### Requests
[1] Reproduce word for word the part of the Tamar Stern interview that opens with the words containing "And I was like, wow, the" and closes with "like speaking about?".
[2] In the Tamar Stern interview, translate this sentence into Spanish: "I got accepted with two talks, I worked on them a lot."

═════ Passage

XM Cyber's Tamar Stern - A Whole New World Of The SDLC
XM Cyber’s Tamar Stern – A Whole New World Of The SDLC
Tamar Stern: Hi, it’s really nice to be here. Well, I’m Tamar Stern, 38, married with three kids. Currently, I manage the backend development in XM cyber, and the last few years, I was diving into Node.js and diving like a lot into the internals of Node.js. I’m an expert Node.js developer, loves to code, and I’m also a public speaker.
Tamar Stern: I had a friend that was doing that, that was lecturing a lot in the C# area, and I saw that like lecturing, helping her to study a lot of things. Like if you decide that you would like to lecture, that you would like to develop a career of a public speaker, then this is something that you need like to aim to, you need to study that, you need to prepare yourself, you need to look at conferences, understand how to get accepted, what are the topics that the conferences are looking for, what were the main talks last year? But really, you have to decide that this is like an interest to you, and this is something that you want to do, because I think that you have to invest your time in it, you cannot do it without investing your time in it, and you cannot do it without like preparing and studying the subject.
So after I got accepted to one conference, it was gig time code, at that point, I tried to get accepted to the international jobs conference, and I was lucky and I got accepted. I got accepted with two talks, I worked on them a lot. I rehearsed them for, I don’t know, for two months in advance, and I thought about– one of them was about performance and one of them was about security, and I built like a lot of demos of cool security. I have one demo there that you can break into a server without knowing even one username and password with no SQL injection.
And I was like, wow, the Node.js core team developers are coming to hear me, oh, my god, that’s amazing. But I’ve done like a lot of talks, some of them has like, few thousands views on YouTube, which is a lot for technical talks, and after all of that, I’ve started to be a moderator in international conferences also. This is how everything developed. Actually, it’s like really helping you when you structure something. First of all, like your knowledge becomes like very, very deep in the subject, then like, you organize everything, and you become like, you really master the knowledge in a new way. So I think it’s cool, and it’s really helpful, and it opened a lot of doors for me.
Liran Haimovitch: What do you like speaking about?
Tamar Stern: In Node.js, I have several talks about performance, about the architecture of the engine, and how the engine, the internals of the engine works, and how to perform operations. For example, Node.js is a language which is very built for non-blocking operations for a lot of IO operations. But if you would like to do and Node.js CPU extensive algorithms, let’s say let’s take the area of machine learning algorithms, then it’s not the ideal language for that, mainly because CPU intensive operation doesn’t really perform well in Node.js.
For example, I have a lecture about that, and about how to handle this problem using an internal model of Node.js. It’s called the worker threads, that’s the name of the module. Also, I’m showing there how to improve performance of a server that has a lot of memory algorithms in it using that model. I have a lot of talks about server less, about how to build a good microservices architecture in Node.js, and what are the best ways that microservice can communicate with one another. Everything actually comes from the field, I say, or from my working experience, because I have the chance to work on a lot of cloud systems with the complex architecture, and I get a lot of inspiration from work, from like the technical problems that I have at work to build my lectures.

══════════
═════ Dataset rows

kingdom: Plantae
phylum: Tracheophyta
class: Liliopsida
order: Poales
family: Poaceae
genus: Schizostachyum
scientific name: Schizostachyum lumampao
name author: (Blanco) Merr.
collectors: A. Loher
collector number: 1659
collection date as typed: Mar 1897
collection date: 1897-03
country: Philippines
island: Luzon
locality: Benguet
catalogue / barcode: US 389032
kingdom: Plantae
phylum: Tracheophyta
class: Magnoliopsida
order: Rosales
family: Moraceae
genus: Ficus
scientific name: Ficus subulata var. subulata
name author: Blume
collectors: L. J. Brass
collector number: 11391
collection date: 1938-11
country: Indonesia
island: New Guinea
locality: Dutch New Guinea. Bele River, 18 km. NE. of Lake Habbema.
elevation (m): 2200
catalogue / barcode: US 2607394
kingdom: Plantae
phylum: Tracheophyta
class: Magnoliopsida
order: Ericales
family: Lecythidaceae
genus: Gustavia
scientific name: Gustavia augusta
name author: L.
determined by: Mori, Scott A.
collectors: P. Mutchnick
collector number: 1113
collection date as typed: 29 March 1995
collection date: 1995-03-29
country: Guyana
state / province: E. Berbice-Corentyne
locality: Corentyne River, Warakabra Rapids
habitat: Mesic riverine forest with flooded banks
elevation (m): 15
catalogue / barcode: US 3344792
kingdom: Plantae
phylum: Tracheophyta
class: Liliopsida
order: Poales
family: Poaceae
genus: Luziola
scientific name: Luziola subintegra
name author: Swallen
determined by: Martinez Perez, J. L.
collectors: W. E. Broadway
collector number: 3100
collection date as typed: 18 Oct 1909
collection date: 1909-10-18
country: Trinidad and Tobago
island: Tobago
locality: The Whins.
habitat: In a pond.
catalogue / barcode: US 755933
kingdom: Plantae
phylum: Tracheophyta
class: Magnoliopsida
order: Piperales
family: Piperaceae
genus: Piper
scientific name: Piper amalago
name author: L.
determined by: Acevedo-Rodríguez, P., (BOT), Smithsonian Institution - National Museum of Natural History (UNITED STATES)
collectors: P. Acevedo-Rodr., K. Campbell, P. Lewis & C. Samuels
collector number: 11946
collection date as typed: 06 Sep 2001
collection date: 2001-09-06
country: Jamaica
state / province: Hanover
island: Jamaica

══════════

### Solutions for each task
[1]
And I was like, wow, the Node.js core team developers are coming to hear me, oh, my god, that’s amazing. But I’ve done like a lot of talks, some of them has like, few thousands views on YouTube, which is a lot for technical talks, and after all of that, I’ve started to be a moderator in international conferences also. This is how everything developed. Actually, it’s like really helping you when you structure something. First of all, like your knowledge becomes like very, very deep in the subject, then like, you organize everything, and you become like, you really master the knowledge in a new way. So I think it’s cool, and it’s really helpful, and it opened a lot of doors for me.
Liran Haimovitch: What do you like speaking about?

[2] Me aceptaron con dos charlas, trabajé mucho en ellas.